- Born: Crescencio Camacho Olivo 14 September 1918 Villanueva, Colombia
- Died: 13 December 2014 (aged 96) Cartagena, Colombia

= Crescencio Camacho =

Colombian singer and songwriter

Crescencio Camacho Olivo (1918–2014) was a Colombian singer and songwriter. He was a member of Pedro Laza y sus Pelayeros, and later led his own orchestra.

==Biography==
===Early life===
Camacho was born on 14 September 1918 in Villanueva, in the Colombian department of Bolívar. His parents were Rafael Camacho and Ana Isabel Olivo.

===Music career===
Pedro Laza heard Camacho singing in Villanueva, and invited him to join his orchestra Pedro Laza y sus Pelayeros. With Laza, Camacho sang on "Chicharrón Pelúo", "Avelina", "La Calle", "La Negra", "Cayetano Baila", and "La Boquillera", among others. Camacho also sang with Michi Sarmiento, Nelson Herrera, and the orchestra of Rufo Garrido, and later led his own orchestra called Crescencio Camacho y sus Nuevos Pelayeros, until around 2012.

Camacho's notable compositions include "Tú no Vales Nada", "Compadrito", and "Falta la Plata". He was once invited to Cartagena by Joe Arroyo to record "Falta la Plata" together, but refused because of his fear of flying; Arroyo recorded the song with Víctor Meléndez instead.

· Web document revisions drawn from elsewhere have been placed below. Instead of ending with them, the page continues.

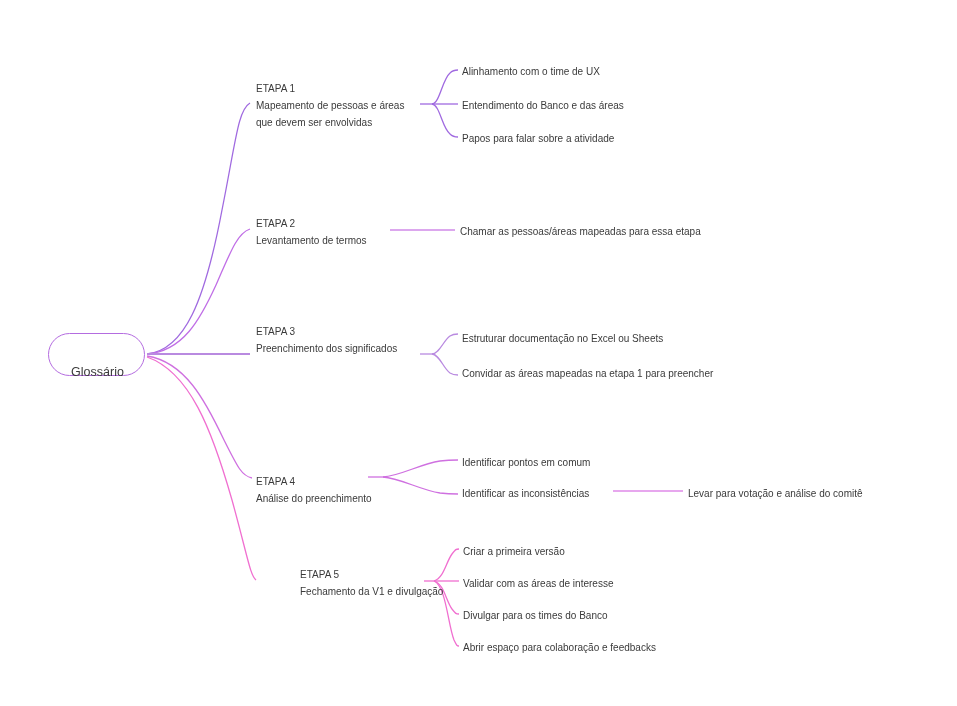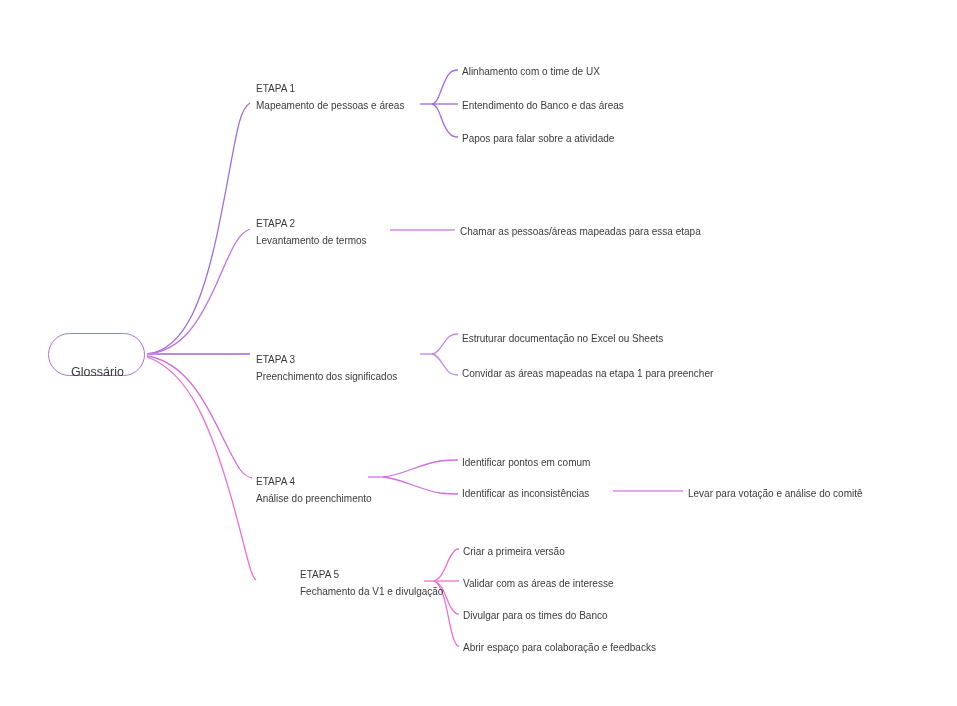--- a/index.html
+++ b/index.html
@@ -99,32 +99,33 @@
     <path d="M 434 581 C 446 586 448 625 454 640 C 457 646 457 646 459 646" fill="none" stroke="#f06fd0" stroke-width="1.3"></path>
   </svg>
 
   <div class="root-node">
     <div class="root-text">Glossário</div>
   </div>
 
   <div class="node-label branch-label" style="left:256px; top:80px;">
     <span class="etapa">ETAPA 1</span>
     <span class="desc">Mapeamento de pessoas e áreas</span>
+    <span class="desc">que devem ser envolvidas</span>
   </div>
   <div class="node-label" style="left:462px; top:63px;">Alinhamento com o time de UX</div>
   <div class="node-label" style="left:462px; top:97px;">Entendimento do Banco e das áreas</div>
   <div class="node-label" style="left:462px; top:130px;">Papos para falar sobre a atividade</div>
 
   <div class="node-label branch-label" style="left:256px; top:215px;">
     <span class="etapa">ETAPA 2</span>
     <span class="desc">Levantamento de termos</span>
   </div>
   <div class="node-label" style="left:460px; top:223px;">Chamar as pessoas/áreas mapeadas para essa etapa</div>
 
-  <div class="node-label branch-label" style="left:256px; top:351px;">
+  <div class="node-label branch-label" style="left:256px; top:323px;">
     <span class="etapa">ETAPA 3</span>
     <span class="desc">Preenchimento dos significados</span>
   </div>
   <div class="node-label" style="left:462px; top:330px;">Estruturar documentação no Excel ou Sheets</div>
   <div class="node-label" style="left:462px; top:365px;">Convidar as áreas mapeadas na etapa 1 para preencher</div>
 
   <div class="node-label branch-label" style="left:256px; top:473px;">
     <span class="etapa">ETAPA 4</span>
     <span class="desc">Análise do preenchimento</span>
   </div>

===Personal life and death===
Camacho was married to Esther Vivanco, and together they had one son and six daughters. His cousin Nelson García Olivo was a musician, and studied at a conservatory in Panama.

Camacho died on 13 December 2014 in Cartagena, and was buried the next day in the cemetery Jardines de Cartagena.